C2 [1p] Minimum confidence?
C3 [1p] Generated sets of large itemlists?
C4 [1p]Best rules found?
D. [2p total] Select Attributes Functionality – for Search method, choose Principal Component Analysis
with Ranker Search Method (parameters chosen by the system). Use full training set. Provide
screenshot of Attribute selection output (with correlation matrix, eigenvalues and eigenvectors). No
discussion on the output needed.
E. [2p total] Provide screenshot of visualization for lenses dataset (with all attributes). Please change
PlotSize, Jitter and Colors from defaults (no need for multiple screenshots, one is enough for one chosen
setting). Expand one chosen quadrant to show X/Y point distribution (one only).
Bonus: [3p] There is a variety of applications and projects that use Weka. The full list is available under
Further Information –Related Projects menu item. Some interesting examples are:
WekaMetal - a meta-learning extension to Weka.
Tertius: a system for rule discovery.
MARFF - extension of ARFF for Multi-Relational Applications.
TClass - classifying multivariate time series.
Bayesian Network Classifiers - with bindings for Weka.
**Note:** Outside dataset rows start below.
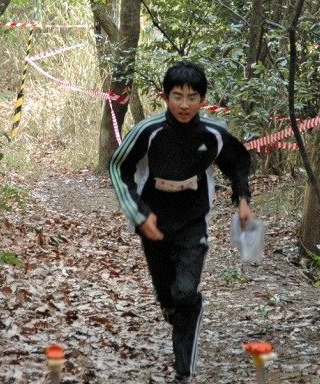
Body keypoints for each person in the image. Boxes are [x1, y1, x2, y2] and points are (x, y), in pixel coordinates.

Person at [109, 61, 254, 383]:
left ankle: (183, 371)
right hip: (154, 221)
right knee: (168, 295)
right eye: (177, 96)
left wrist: (243, 200)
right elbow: (118, 168)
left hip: (193, 219)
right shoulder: (148, 131)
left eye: (192, 97)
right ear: (165, 97)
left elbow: (238, 162)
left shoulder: (214, 132)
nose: (184, 105)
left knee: (186, 292)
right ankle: (174, 309)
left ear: (203, 99)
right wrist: (139, 214)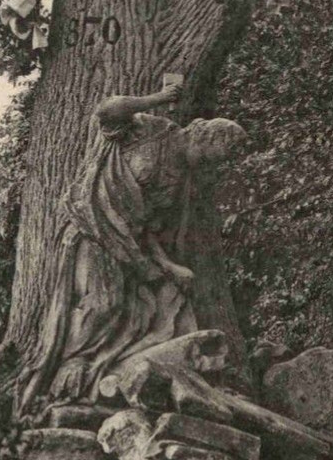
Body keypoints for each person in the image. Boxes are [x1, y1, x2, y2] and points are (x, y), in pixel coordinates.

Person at [16, 81, 247, 415]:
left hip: (131, 246)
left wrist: (168, 266)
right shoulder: (151, 130)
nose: (208, 166)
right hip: (93, 230)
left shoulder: (180, 181)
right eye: (211, 157)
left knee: (171, 302)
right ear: (202, 136)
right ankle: (72, 368)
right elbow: (107, 111)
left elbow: (146, 228)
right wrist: (159, 99)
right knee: (104, 304)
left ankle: (175, 377)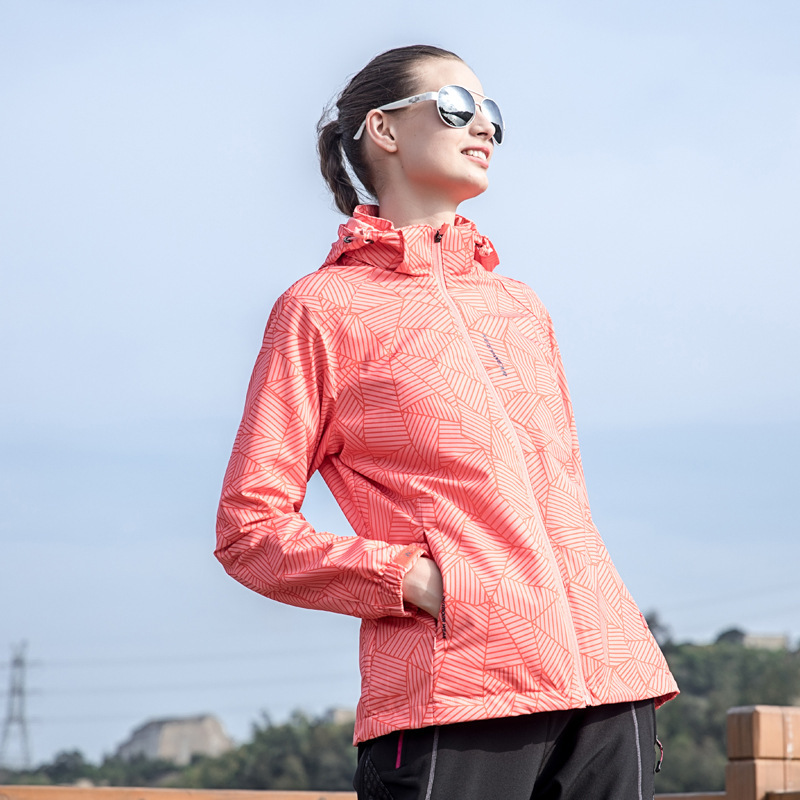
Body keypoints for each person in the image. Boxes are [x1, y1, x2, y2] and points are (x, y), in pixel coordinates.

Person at [215, 44, 679, 800]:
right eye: (458, 109)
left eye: (491, 114)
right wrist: (415, 579)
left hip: (610, 681)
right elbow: (249, 528)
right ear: (385, 131)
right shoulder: (321, 310)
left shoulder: (520, 307)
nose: (484, 128)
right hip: (456, 691)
Weka on Text - software for text mining.
Judge - software for document classification and clustering.
Fuzzy algorithms - for clustering and classification.
Agent Academy - Java integrated development framework for creating Intelligent Agents and
Multi Agent Systems
GeneticProgramming - Genetic Programming Classifier for Weka
Weka-GDPM - extended version of Weka 3.4 to support automatic geographic data
preprocessing for spatial data mining.
OpenSubspace - An open source framework for evaluation and exploration of subspace
clustering algorithms in WEKA
Olex-GA - A genetic algorithm for the induction of rule-based text classifiers
Graph RAT - A framework for combining graph and non-graph algorithms
TUBE - Tree-based Density Estimation Algorithms
Your goal is to choose ONE from the above REDUCED LIST of applications (there are more links on the
web site, but they are less relevant to course material), run it and answer the questions below:
Q1. [1p] Name of the chosen Weka project from the above list and one sentence justification why this
project/topic was chosen
Q2. [1p] Main functionality of the project chosen –one paragraph
Q3. [1p] Example of applications (i.e. which data sets/databases can be studied with this tool)
Q4. [1p] Your experience with how easy it was to run it –or whether it was possible at all.
NOTE: due to the highly distributed and complex nature of the project, some links might be deactivated
during the course of the assignment. If the issue persists, please choose an alternative project and
inform your TA that project is no longer available.
What to submit
Submit WRITTEN REPORT as .doc or .pdf file to your TA, according to TA requirements. Course late
assignment policy allows for up to 2 days late submission, based on the date and time it is received by
your TA, with 10% of your mark penalty for each late day. Sample file for testing your program may be
provided by your TA.
The assignment must be done individually so everything that you hand in must be your original work.
Copying another student's work is an academic misconduct.